As many as a dozen senators were expected to oppose the bill, but the final vote was 26-1. Sen. Wendy Wilton, R-Rutland, voted against final passage.
But the political wrangling over the bill, which now goes to the House, is far from over and could end in a veto by Gov. James Douglas.
And a portion of the bill which defines the extent to which manufacturers of genetically modified seeds are liable for potential harm remains a sticking point.
Two amendments designed to strengthen the protection afforded to farmers were added to the bill almost without debate.
But the amendment which caused the most consternation and discussion in the Statehouse wasn't even offered on the floor in the end.
That change, which hung on a single word, would have removed the "strict liability" provision of the proposed legislation.
Under strict liability a seed manufacturer would not have to be proven at fault before they could be held liable for potential damages from pollen drift of genetically modified crops.
The change supported by Wilton, Sen. Robert Starr, D-Essex/Orleans, and Sen. Harold Giard, D-Addison, who also proposed the other two amendments, would have changed the wording of the bill from "is liable" to "may be liable"."The dog in this bill is strict liability," said Starr, who vowed to work to change the language in the bill in the House, where he used to be a state representative.
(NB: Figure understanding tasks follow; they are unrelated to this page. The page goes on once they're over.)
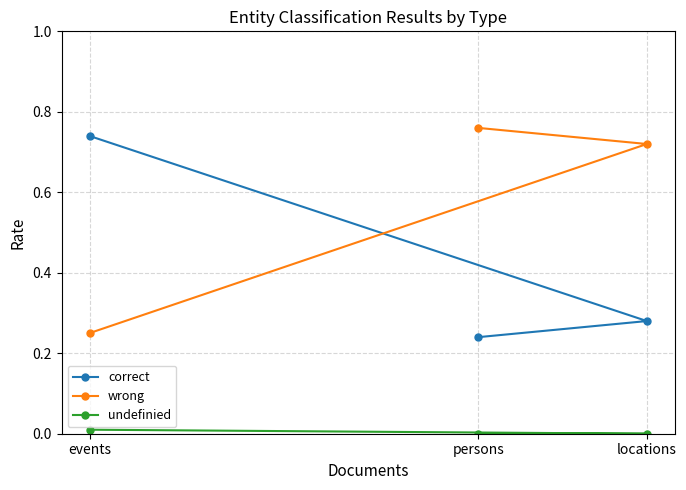

List the labels in order of wrong value, smallest first.

events, locations, persons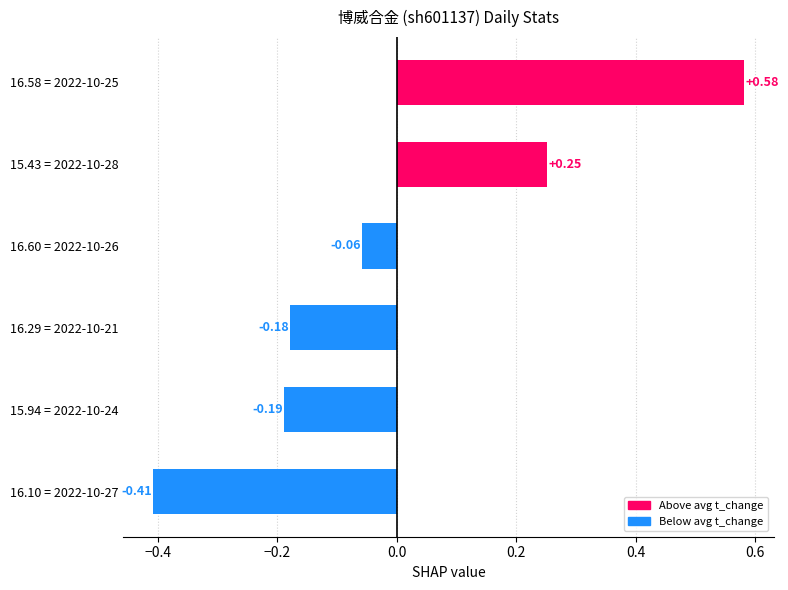

Between 15.43 = 2022-10-28 and 15.94 = 2022-10-24, which is larger?

15.43 = 2022-10-28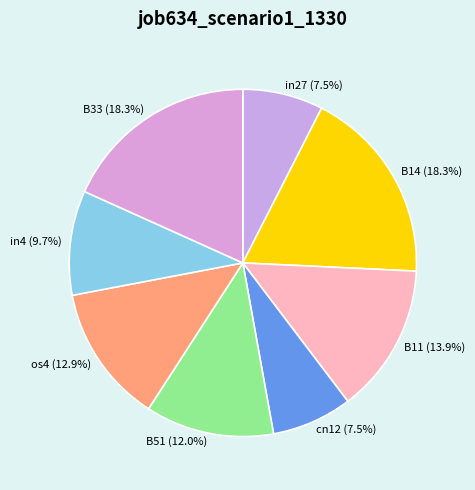

How many segments does this pie chart have?

8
Strict liability is "killing a fly with a baseball bat," he said.
"I thought long and hard about what I was going to do," she said. "It's the strict liability provision that is most damaging."
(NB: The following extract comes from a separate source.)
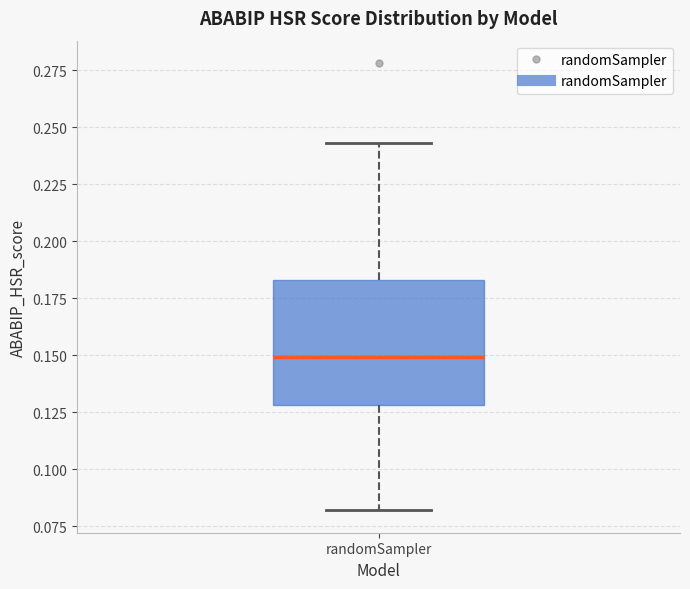

Read this box plot against the y-axis: the position of the median line, the range covered by the box, and the ends of both whiskers. The values are not printed on the chart, so give them approximately, as read against the axis.

median 0.150, box 0.130 to 0.185, whiskers 0.080 to 0.245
If strict liability remains in the bill, Agriculture Secretary Steve Kerr said he will recommend to Douglas that he veto the bill.
"The governor shares the concerns that have been articulated by Secretary Kerr," said Douglas spokesman Jason Gibbs. "The governor is hopeful we will be able to reach a compromise before the bill arrives on his desk."
Strict liability is typically used with chemicals and products which are known to be abnormally dangerous, Kerr said, and that claim has not even been discussed this year during the debate over the genetically modified seed bill.
Pesticides, which are known to be dangerous, are not governed under strict liability, he said.
Amy Shollenberger, policy director for Rural Vermont, said strict liability was the only way to ensure that seed manufactures, not farmers, were liable for the impact of genetically modified crops.
"It's the only way to get it off their backs and establish a clear course of action," she said.
"The fundamental part of the strict liability is to have the responsibility lie where it belongs," said Senate President Pro Tem Peter Welch, D-Windsor.
Seed manufacturers who will reportedly not sell their products in Vermont if the bill passes may have been responsible for the nearly unanimous vote, senators said.
"Some of the manufacturers made threats that undermined their arguments," Welch said.
Sen. John Campbell, D-Windsor, was even more direct.
"I don't take well to threats from international companies that don't want to come into the state and compete on a level playing field," he said. "It's not acceptable."